Description
Security Solution Architect, Hong Kong, 6-12 month contract
Reporting to the Lead Solution Architect, the Security Solution Architect is responsible for defining the target state architecture for a major information security management project. The project will deliver identity and access management platforms and network security infrastructure solutions.
Mandatory requirements:
- Candidate has lead, or significantly contributed to, enterprise projects to deliver security information management solutions
- Candidate has work experience in a Security Architect or Security Solutions Architect role preferably in a MNC.
- Candidate has previous experience working in global, large-scale security projects
- Candidate has lead or made significant contributions to projects in at least two of the following areas: Identity and Access Manager, Web/E-commerce security, Security Information and Event Management or Network and Data Centre security.

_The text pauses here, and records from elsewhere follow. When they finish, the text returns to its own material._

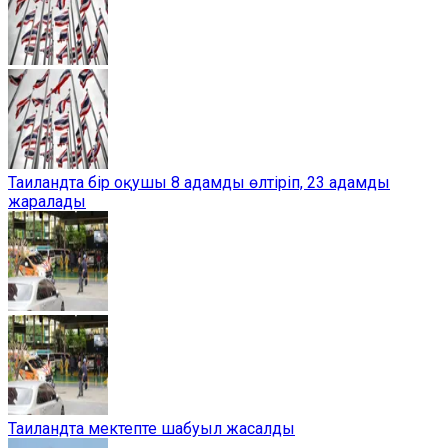
Таиландта бір оқушы 8 адамды өлтіріп, 23 адамды
жаралады
Таиландта мектепте шабуыл жасалды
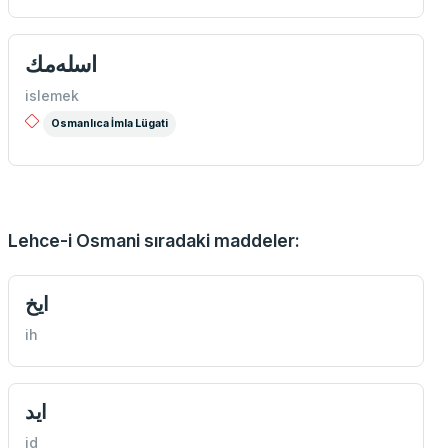
اسله‌مك
islemek
Osmanlıca İmla Lügati
Lehce-i Osmani sıradaki maddeler:
ايخ
ih
ايد
id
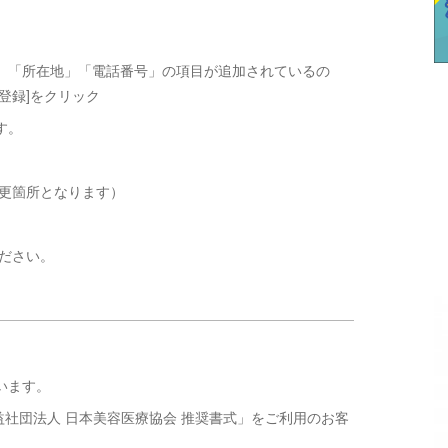
」「所在地」「電話番号」の項目が追加されているの
登録]をクリック
す。
変更箇所となります）
ださい。
います。
公益社団法人 日本美容医療協会 推奨書式」をご利用のお客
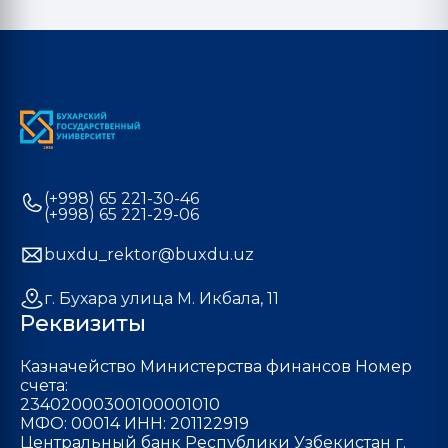
(+998) 65 221-30-46
(+998) 65 221-29-06
buxdu_rektor@buxdu.uz
г. Бухара улица М. Икбала, 11
Реквизиты
Казначейство Министерства финансов Номер
счета:
23402000300100001010
МФО: 00014 ИНН: 201122919
Центральный банк Республики Узбекистан г.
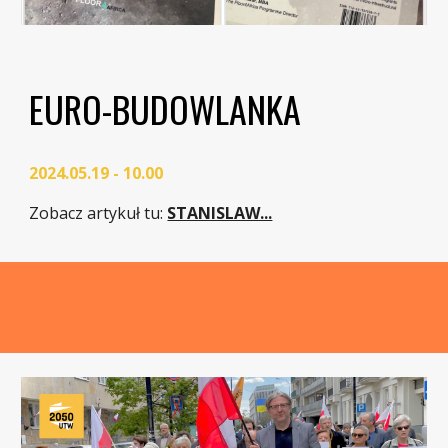
EURO-BUDOWLANKA
2024.05.19 - 10.00
Zobacz artykuł tu
:
STANISLAW...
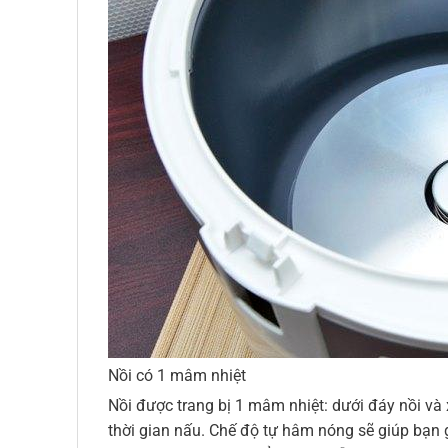
Nồi có 1 mâm nhiệt
Nồi được trang bị 1 mâm nhiệt: dưới đáy nồi và
thời gian nấu. Chế độ tự hâm nóng sẽ giúp bạn 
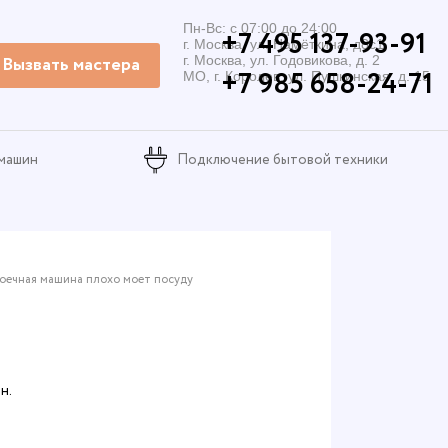
Пн-Вс: с 07:00 до 24:00
+7 495 137-93-91
г. Москва, ул. Намёткина, д8с1
Вызвать мастера
г. Москва, ул. Годовикова, д. 2
+7 985 658-24-71
МО, г. Королев, ул. Пушкинская, д. 15
 машин
Подключение бытовой техники
оечная машина плохо моет посуду
н.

- Candidate is familiar with threats, vulnerabilities, and exposures across diverse systems, and successfully communicates this data in terms of operational risk and business relevance
- Candidate has a recognised industry certification from one of the following: ISC2, ISACA, and SANS/GIAC
Required experience
- Complex security solution design experience including cross-platform, geographically distributed and multi-data centre operations
- Product knowledge and implementation experience with vulnerability management, SIEM, IAM, IDP, remote access, PKI, NAC, web filtering, anti-malware, DDoS, wireless and mobile security
- Developing a security operations framework, including authoring incident identification and response procedures, designing security monitoring tools and privileged access management
- Demonstrated knowledge and experience in network security architecture and network perimeters, including the definition of security zones and policies
- Product knowledge and project implementation experience with major security solution vendors such as Cisco, F5, TippingPoint etc.
- Researching, authoring and implementing security configuration standards across multiple platforms such as operating system and database platforms
- Preparing RFI/RFP submissions for information security management solutions
- Interpreting and applying appropriate Standards, Policies and Legislation, eg ISO27001, PCI DSS, COBIT, SOX, data privacy laws, etc
- Risk management knowledge and skills, eg ISO 31000
- Experience in balancing security controls and network performance
- Disaster recovery or business continuity planning experience
- Understanding of cloud security concepts and technologies
- Exposure to MSSP environments
- Exposure to IT GRC concepts and tools
All living and accommodation costs are to be met by the contractor. You will be provided with one return flight paid for by the client.